His jaw hardened as he thought back. He’d grown up in a cottage on the outskirts of Lake Chinook. Run-down, with a sagging porch and a backyard that had gone to seed long before he’d been born, his home had been a far cry from the immaculate mansions that graced the lake. As a kid he’d wondered what it would be like to live in one of those homes, to have fancy cars and status and loads of money. Those fantasies had nearly become reality, and it had taken him a fast-lane career as a Los Angeles lawyer and a failed marriage to make him realize he wanted nothing to do with that kind of life. He was happy being plain old Connor Holt.
Hot and sweating, he stopped halfway up the hill. From an open window he could hear the strains of “Silver Bells” hanging in the night air. He shoo
k his head. Christmas in July. Weren’t there enough holidays already without tacking on another one?

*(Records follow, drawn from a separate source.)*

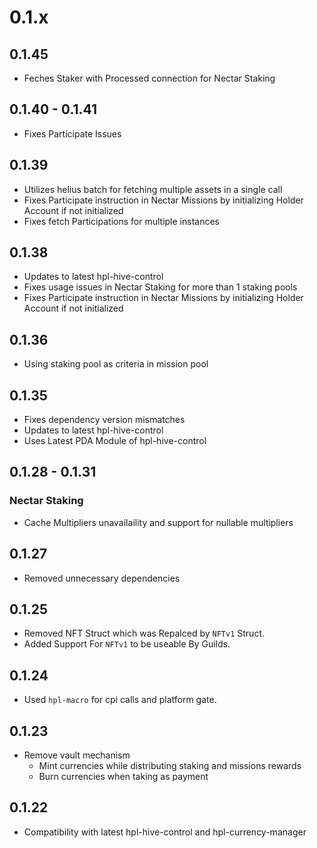 # 0.1.x

## 0.1.45

- Feches Staker with Processed connection for Nectar Staking

## 0.1.40 - 0.1.41

- Fixes Participate Issues

## 0.1.39

- Utilizes helius batch for fetching multiple assets in a single call
- Fixes Participate instruction in Nectar Missions by initializing Holder Account if not initialized
- Fixes fetch Participations for multiple instances

## 0.1.38

- Updates to latest hpl-hive-control
- Fixes usage issues in Nectar Staking for more than 1 staking pools
- Fixes Participate instruction in Nectar Missions by initializing Holder Account if not initialized

## 0.1.36

- Using staking pool as criteria in mission pool

## 0.1.35

- Fixes dependency version mismatches
- Updates to latest hpl-hive-control
- Uses Latest PDA Module of hpl-hive-control

## 0.1.28 - 0.1.31

### Nectar Staking

- Cache Multipliers unavailaility and support for nullable multipliers

## 0.1.27

- Removed unnecessary dependencies

## 0.1.25

- Removed NFT Struct which was Repalced by `NFTv1` Struct.
- Added Support For `NFTv1` to be useable By Guilds.

## 0.1.24

- Used `hpl-macro` for cpi calls and platform gate.

## 0.1.23

- Remove vault mechanism
  - Mint currencies while distributing staking and missions rewards
  - Burn currencies when taking as payment

## 0.1.22

- Compatibility with latest hpl-hive-control and hpl-currency-manager
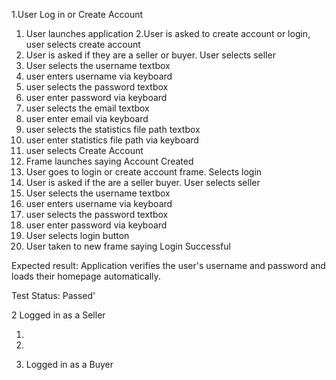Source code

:  1.User Log in or Create Account
 
 
1. User launches application
2.User is asked to create account or login, user selects create account
3. User is asked if they are a seller or buyer. User selects seller
4. User selects the username textbox
5. user enters username via keyboard
6. user selects the password textbox
7. user enter password via keyboard
6. user selects the email textbox
7. user enter email via keyboard
6. user selects the statistics file path textbox
7. user enter statistics file path via keyboard
8. user selects Create Account
9. Frame launches saying Account Created
10. User goes to login or create account frame. Selects login
11. User is asked if the are a seller buyer. User selects seller
12. User selects the username textbox
13. user enters username via keyboard
14. user selects the password textbox
15. user enter password via keyboard
16. User selects login button
17. User taken to new frame saying Login Successful

Expected result: Application verifies the user's username and password and loads their homepage automatically. 

Test Status: Passed'

2  Logged in as a Seller

1. 
2.

3. Logged in as a Buyer
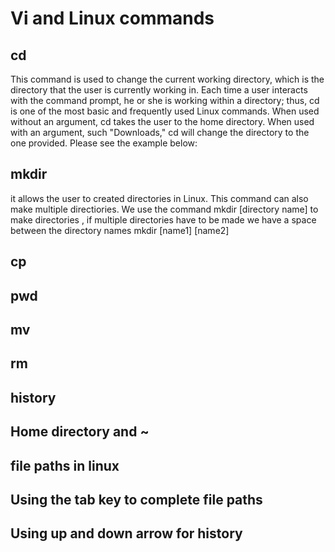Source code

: # Vi and Linux commands


## cd
  This command is used to change the current working directory, which is the directory that the user is currently working in. Each time a user interacts with the command prompt, he or she is working within a directory; thus, cd is one of the most basic and frequently used Linux commands. When used without an argument, cd takes the user to the home directory. When used with an argument, such "Downloads," cd will change the directory to the one provided. Please see the example below:


  
## mkdir
  it allows the user to created directories in Linux. This command can also make multiple directiories. We use the command mkdir [directory name] to make directories , if multiple directories have to be made we have a space between the directory names mkdir [name1] [name2]
## cp
  
  
## pwd
  
  
## mv
  
  
## rm
  
  
## history
  
  
## Home directory and ~
  
  
## file paths in linux
  
  
## Using the tab key to complete file paths
  
  
## Using up and down arrow for history
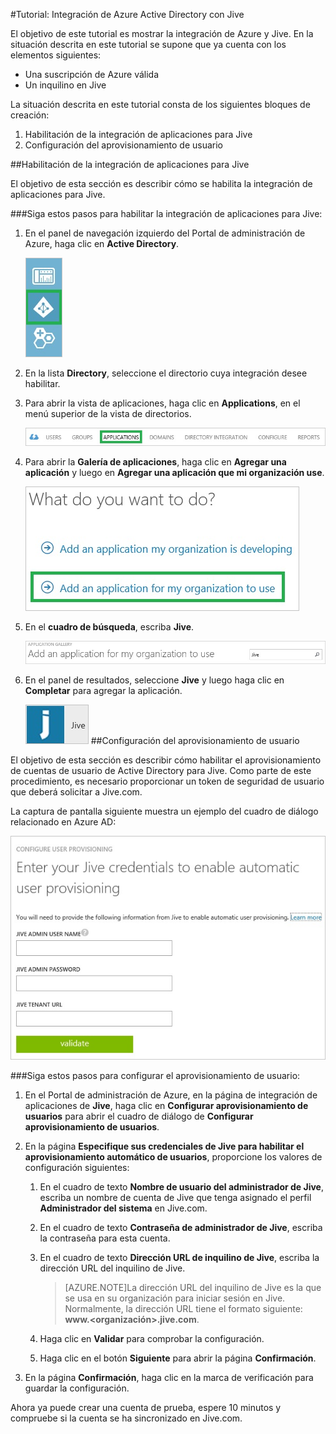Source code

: <properties 
    pageTitle="Tutorial: Integración de Azure Active Directory con Jive | Microsoft Azure" 
    description="Aprenda a usar Jive con Azure Active Directory para habilitar el inicio de sesión único, el aprovisionamiento automatizado, etc." 
    services="active-directory" 
    authors="jeevansd"  
    documentationCenter="na" 
    manager="stevenpo"/>
<tags 
    ms.service="active-directory" 
    ms.devlang="na" 
    ms.topic="article" 
    ms.tgt_pltfrm="na" 
    ms.workload="identity" 
    ms.date="01/14/2016" 
    ms.author="jeedes" />

#Tutorial: Integración de Azure Active Directory con Jive

  
El objetivo de este tutorial es mostrar la integración de Azure y Jive. En la situación descrita en este tutorial se supone que ya cuenta con los elementos siguientes:

-   Una suscripción de Azure válida
-   Un inquilino en Jive
  
La situación descrita en este tutorial consta de los siguientes bloques de creación:

1.  Habilitación de la integración de aplicaciones para Jive
2.  Configuración del aprovisionamiento de usuario

##Habilitación de la integración de aplicaciones para Jive
  
El objetivo de esta sección es describir cómo se habilita la integración de aplicaciones para Jive.

###Siga estos pasos para habilitar la integración de aplicaciones para Jive:

1.  En el panel de navegación izquierdo del Portal de administración de Azure, haga clic en **Active Directory**.

    ![Active Directory](./media/active-directory-saas-jive-tutorial/IC700993.png "Active Directory")

2.  En la lista **Directory**, seleccione el directorio cuya integración desee habilitar.

3.  Para abrir la vista de aplicaciones, haga clic en **Applications**, en el menú superior de la vista de directorios.

    ![Aplicaciones](./media/active-directory-saas-jive-tutorial/IC700994.png "Aplicaciones")

4.  Para abrir la **Galería de aplicaciones**, haga clic en **Agregar una aplicación** y luego en **Agregar una aplicación que mi organización use**.

    ![¿Qué desea hacer?](./media/active-directory-saas-jive-tutorial/IC700995.png "¿Qué desea hacer?")

5.  En el **cuadro de búsqueda**, escriba **Jive**.

    ![Jive](./media/active-directory-saas-jive-tutorial/IC701001.png "Jive")

6.  En el panel de resultados, seleccione **Jive** y luego haga clic en **Completar** para agregar la aplicación.

    ![Jive](./media/active-directory-saas-jive-tutorial/IC701005.png "Jive")
##Configuración del aprovisionamiento de usuario
  
El objetivo de esta sección es describir cómo habilitar el aprovisionamiento de cuentas de usuario de Active Directory para Jive. Como parte de este procedimiento, es necesario proporcionar un token de seguridad de usuario que deberá solicitar a Jive.com.
  
La captura de pantalla siguiente muestra un ejemplo del cuadro de diálogo relacionado en Azure AD:

![Configuración del aprovisionamiento de usuarios](./media/active-directory-saas-jive-tutorial/IC698794.png "Configuración del aprovisionamiento de usuarios")

###Siga estos pasos para configurar el aprovisionamiento de usuario:

1.  En el Portal de administración de Azure, en la página de integración de aplicaciones de **Jive**, haga clic en **Configurar aprovisionamiento de usuarios** para abrir el cuadro de diálogo de **Configurar aprovisionamiento de usuarios**.

2.  En la página **Especifique sus credenciales de Jive para habilitar el aprovisionamiento automático de usuarios**, proporcione los valores de configuración siguientes:

    1.  En el cuadro de texto **Nombre de usuario del administrador de Jive**, escriba un nombre de cuenta de Jive que tenga asignado el perfil **Administrador del sistema** en Jive.com.

    2.  En el cuadro de texto **Contraseña de administrador de Jive**, escriba la contraseña para esta cuenta.

    3.  En el cuadro de texto **Dirección URL de inquilino de Jive**, escriba la dirección URL del inquilino de Jive.

        >[AZURE.NOTE]La dirección URL del inquilino de Jive es la que se usa en su organización para iniciar sesión en Jive. Normalmente, la dirección URL tiene el formato siguiente: **www.<organización>.jive.com**.

    4.  Haga clic en **Validar** para comprobar la configuración.

    5.  Haga clic en el botón **Siguiente** para abrir la página **Confirmación**.

3.  En la página **Confirmación**, haga clic en la marca de verificación para guardar la configuración.
  
Ahora ya puede crear una cuenta de prueba, espere 10 minutos y compruebe si la cuenta se ha sincronizado en Jive.com.

<!---HONumber=AcomDC_0121_2016-->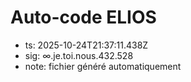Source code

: # Auto-code ELIOS
- ts: 2025-10-24T21:37:11.438Z
- sig: ∞.je.toi.nous.432.528
- note: fichier généré automatiquement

Determined to make the best of it, Con gritted his teeth. He didn’t want to go to the party, nor did he want to meet the man who was such an icon of the Portland social scene. Yet an invitation to one of Forsythe’s parties was not to be taken lightly; the other attorneys in his office had looked as though they would have given up a limb to be in his shoes.
Con moved purposely forward. What the hell. It was only for a few hours.
He chose a long way toward the house – up a row of carved stone steps that wrapped around one end of the island. He was on the farthest curve when he saw a flash of something bright and silver.
Con squinted. Sparkles of light glanced off a woman’s dress. She was standing at the edge of a rocky point above the water, one hand clutched tightly around a sheaf of papers. His breath caught. She was so still she could have been a statue.
Distantly he heard the lapping waves of the lake. The woman was staring fixedly down at the water. “My God,” he whispered in disbelief. She was going to jump. “Hey! Hey, you!” He was running toward her before he even realized he was moving.
Hearing him, she stiffened, savagely tearing up the papers she held in her hand, tossing them into the water. Before Con could reach her, she’d melted back into the shadows.
“Wait!” Con stopped short, his gaze searching the grounds for her. All he saw were the glittering bangles on her dress as she disappeared toward the back of the house.
He blinked. Felt off balance. Maybe she hadn’t intended to jump, after all.
Feeling foolish, Con shoved his hands in his pockets and continued on his trek to the house, his thoughts on the mysterious woman. There’d been something about her, some desperate quality that had made it seem as if she’d given up. Or was that just his imagination?
When the butler answered his knock, Con was enveloped in a cloud of music and song. He showed the gold-embossed invitation to the dark-suited man, who then nodded silently and beckoned him inside. Good God, Con thought, staring after him. This is too much.